> _DATA RECORDS_:
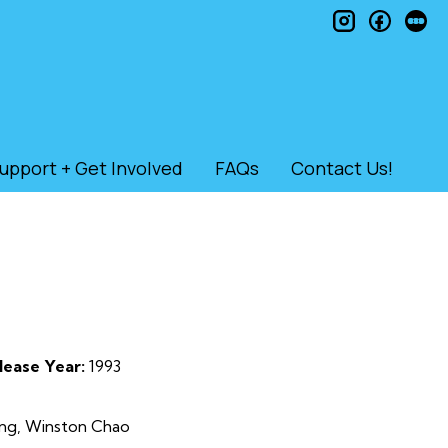
instagram
faceb
le
upport + Get Involved
FAQs
Contact Us!
lease Year:
1993
Lung, Winston Chao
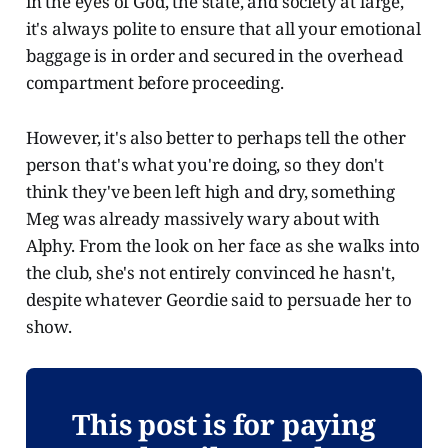
in the eyes of God, the state, and society at large,
it's always polite to ensure that all your emotional
baggage is in order and secured in the overhead
compartment before proceeding.
However, it's also better to perhaps tell the other
person that's what you're doing, so they don't
think they've been left high and dry, something
Meg was already massively wary about with
Alphy. From the look on her face as she walks into
the club, she's not entirely convinced he hasn't,
despite whatever Geordie said to persuade her to
show.
This post is for paying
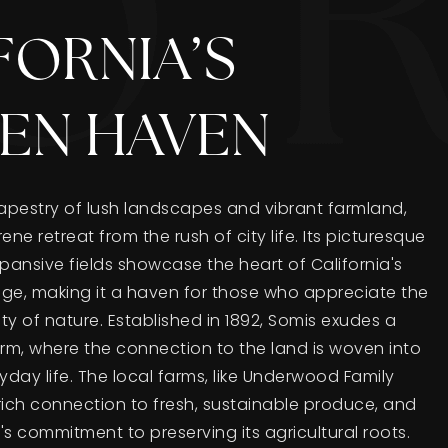
FORNIA’S
EN HAVEN
tapestry of lush landscapes and vibrant farmland,
ene retreat from the rush of city life. Its picturesque
expansive fields showcase the heart of California's
tage, making it a haven for those who appreciate the
 of nature. Established in 1892, Somis exudes a
arm, where the connection to the land is woven into
yday life. The local farms, like Underwood Family
rich connection to fresh, sustainable produce, and
 commitment to preserving its agricultural roots.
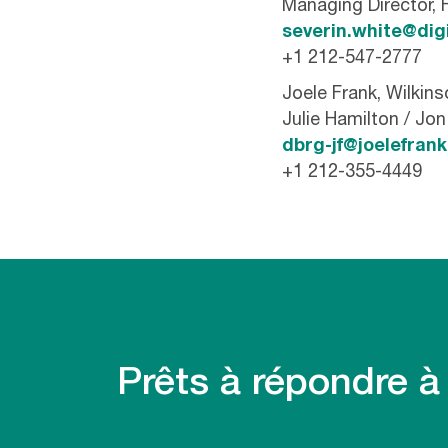
Managing Director, 
severin.white@dig
+1 212-547-2777
Joele Frank, Wilkin
Julie Hamilton / Jo
dbrg-jf@joelefran
+1 212-355-4449
Prêts à répondre à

> _PROBLEM DESCRIPTION_: Reproduce the listing from its first line up to and including the line with "Lung, Winston Chao", and leave the pictures out of your answer.

> _SOLUTION BELOW_:
instagram
faceb
le
upport + Get Involved
FAQs
Contact Us!
lease Year:
1993
Lung, Winston Chao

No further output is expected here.